__SELECTED EXCERPT__.
────────────────────

Give or take based on different level of creditworthiness…
A mortgage is often the risk-free-rate + 3%.
A car loan is the risk-free-rate + 6%.
And on and on as the loans being made become more risky.
And because all credit cards are variable rate, this is why the risk-free rate causes interest on credit cards to go up automatically.
The risk-free rate is everything since it pushes up the interest rate charged for everything else.
With even just a 3.9% increase in the overnight rate…
- Interest payments for current outstanding credit card debt in the United States go up by $40 billion.
- Mortgaging a $400k house goes from $2,300 per month to $3,300.
- New car payments go to $900 from $800 per month.
Want to lease instead of buy? Lease payments go up too because companies generally borrow money to finance their operating costs and the rate at which they borrow is affected exactly like consumers is.
The United States is seeing the risk-free rate ratchet higher and credit card balances hit all-time highs. Total revolving consumer credit jumped by more than 17% in Q1 of 2022 and 12.5% in Q3.
Unusual moves considering the average year-over-year change for 2017-2019 was just 4.4%.
People are paying more in interest on new purchases and old purchases and the total combined is higher than it’s ever been. It’s not as big of a deal as adjustable rate mortgages were to the US in 2006-2007 but it’s not nothing either.
Back this out to the entire world where we’ve seen all central banks raise rates at the same time. It’s unprecedented.
Over the past 70 years, the only other time central banks would have had to act like this to bring down inflation was in the 1970’s.
But in the 1970’s many central banks hadn’t even started operating as modern central banks. Placing a hand on the scales with a central interest rate to help guide the economy in a preferred direction.
Indonesia’s first overnight rate was published in 2005. Korea’s in 1999. Brazil 1986. And Mexico’s in 1998.
These economies were barely on the radar in the 70’s, not even talked about. Today, just these four, represent a combined 5% of the world’s economy or nearly $5 trillion in GDP.

────────────────────

__EXTRACTED INFORMATION__.

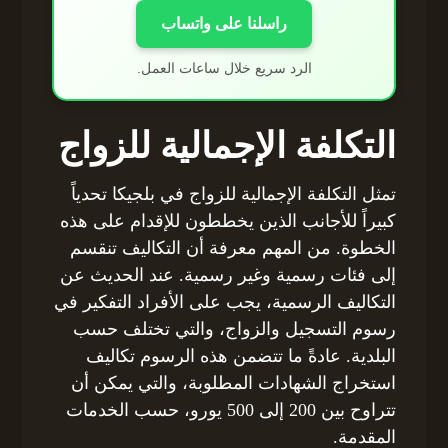
راسلنا على واتساب
الرد سريع خلال ساعات العمل.
التكلفة الإجمالية للزواج
تمثل التكلفة الإجمالية للزواج في بلجيكا تحدياً
كبيراً للأجانب الذين يخططون للإقدام على هذه
الخطوة. من المهم معرفة أن التكاليف تنقسم
إلى فئات رسمية وغير رسمية. عند الحديث عن
التكاليف الرسمية، يجب على الأفراد التفكير في
رسوم التسجيل والزواج، والتي تختلف حسب
البلدية. عادةً ما تتضمن هذه الرسوم تكاليف
استخراج الشهادات المطلوبة، والتي يمكن أن
تتراوح بين 200 إلى 500 يورو، حسب الخدمات
المقدمة.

────────────────────

__PARTS OF THE EXERCISE__.
(a) From the interest-rate text, above the data, repeat the passage between "With even just" and "by $40 billion.", inclusive.
(b) Rewrite the paragraph of the interest-rate text beginning "The United States is seeing the risk-free rate" as a short bulleted list, keeping its main facts.

__ANSWERS BY TASK__.
(a)
With even just a 3.9% increase in the overnight rate…
- Interest payments for current outstanding credit card debt in the United States go up by $40 billion.

(b)
- The risk-free rate in the United States is climbing higher.
- Credit card balances are hitting all-time highs.
- Total revolving consumer credit rose more than 17% in Q1 of 2022 and 12.5% in Q3.